Der Weg nach Der Hof der Sterne
Im Hof der Sterne verbarg sich Suramars Krieg hinter höfischer Ordnung. Die Nachtsüchtigen schmuggelten sich in eine Versammlung, auf der Elisandes Bündnis mit der Legion gefestigt werden sollte. Dämmerwache, eredarische Aufseher und die Erste Klinge der Großmagistrix schützten ein Fest, dessen Gäste lächelten, während Verrat, Angst und Widerstand zwischen ihnen nach dem richtigen Gesicht suchten. In Talixae Flammenkranz nahm ein eigener Teil dieser Geschichte Gestalt an.
Lange bevor Argus vollständig der Legion verfiel, lernte Talixae bei Thal'kiel. Sie kannte damit eine Zeit, in der eredarische Magie noch nicht ausschließlich Sargeras diente. Als ihr Volk den Pakt annahm, ging auch ihr Wissen in die Kriegsmaschine der Legion ein. Aus der Schülerin wurde eine Zauberin, die fremdes Leid nicht nur hinnahm, sondern genoss.
Talixae wusste, dass die Nachtgeborenen, ihr Nachtbrunnen und ihre Stadt für Gul'dans Plan wichtig waren. Trotzdem beleidigte es ihren Stolz, ein Gebäude voller Elfen bewachen zu müssen. Diese Geringschätzung machte sie nicht nachlässig. Sie wollte gerade durch übertriebene Härte beweisen, dass eine Eredar weit über denjenigen stand, deren Bündnis sie absicherte.
Drei Leutnants bilden den Teufelsbund
An ihrer Seite standen Baalgar der Wachsame, Jazshariu und Imacu'tya. Jeder verstärkte die anderen durch seine bloße Gegenwart. Zusammen bildeten sie einen Teufelsbund, dessen Macht größer war als die Summe einzelner Zauber. Ein direkter Angriff auf die versammelte Gruppe hätte Talixaes Überlegenheit nur bestätigt.
Im Hof gab es Wege, Ablenkungen und Verbündete, mit denen sich die Leutnants einzeln aus ihrer Stellung locken ließen. Jeder beseitigte Dämon nahm den übrigen einen Teil der gemeinsamen Verstärkung.

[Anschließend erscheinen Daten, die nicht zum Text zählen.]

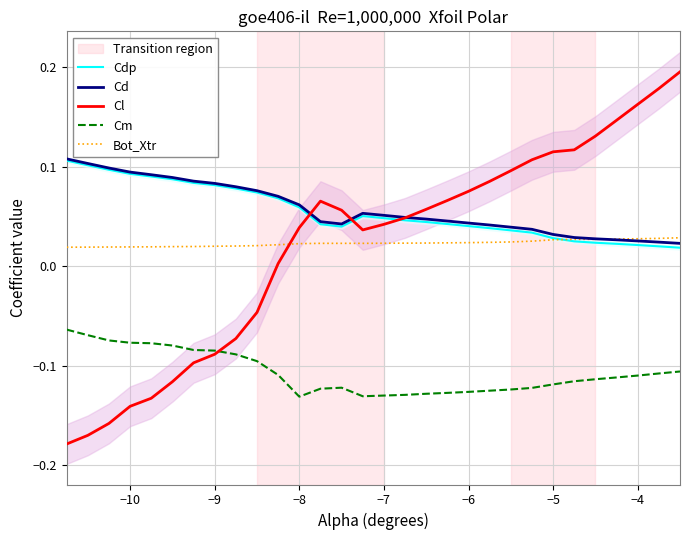

True or false: Cm and Bot_Xtr intersect in this chart.

False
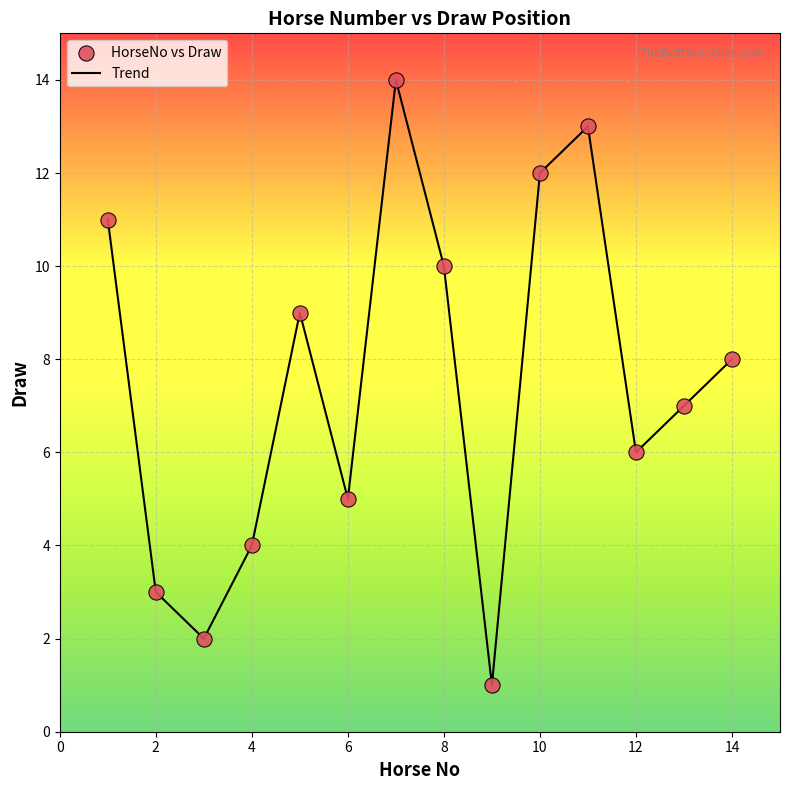

What is the maximum value shown in the chart?

14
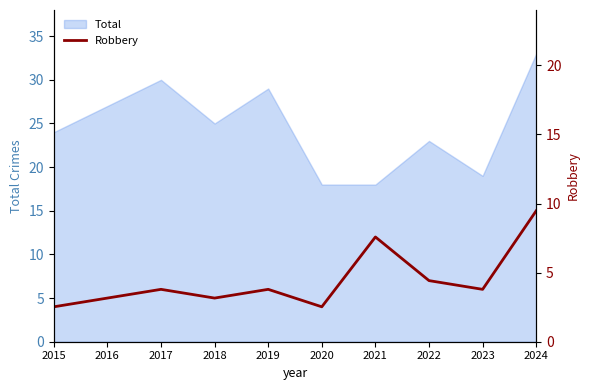

How many lines are shown in the chart?

1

Die Infiltration zahlte sich damit erneut vor dem eigentlichen Kampf aus. Wissen über den Hof zerschnitt einen Bund, den rohe Gewalt kaum hätte brechen können.
Allein blieb Talixae noch immer gefährlich. Teufelseruptionen schleuderten Körper in die Luft, verdorrende Magie fraß sich in Seelen, und ihre brennende Intensität wuchs mit der Dauer. Sie wollte Gegner nicht schnell beseitigen, sondern unter steigender Hitze zusammenbrechen sehen. Jede Unterbrechung nahm ihrer Grausamkeit den geplanten Rhythmus.
Die Legion verliert ihre Aufseherin
Talixae fiel vor dem Anwesen, und die Versammlung verlor ihre dämonische Schutzmacht. Die Nachtgeborenen im Inneren konnten sich nicht länger einreden, ihr Bündnis sei eine höfische Vereinbarung unter Gleichen. Vor ihrer Tür hatte eine Eredar gestanden, die sie verachtete und nur bewachte, weil ihr Meister ihren Nutzen noch nicht verbraucht hatte.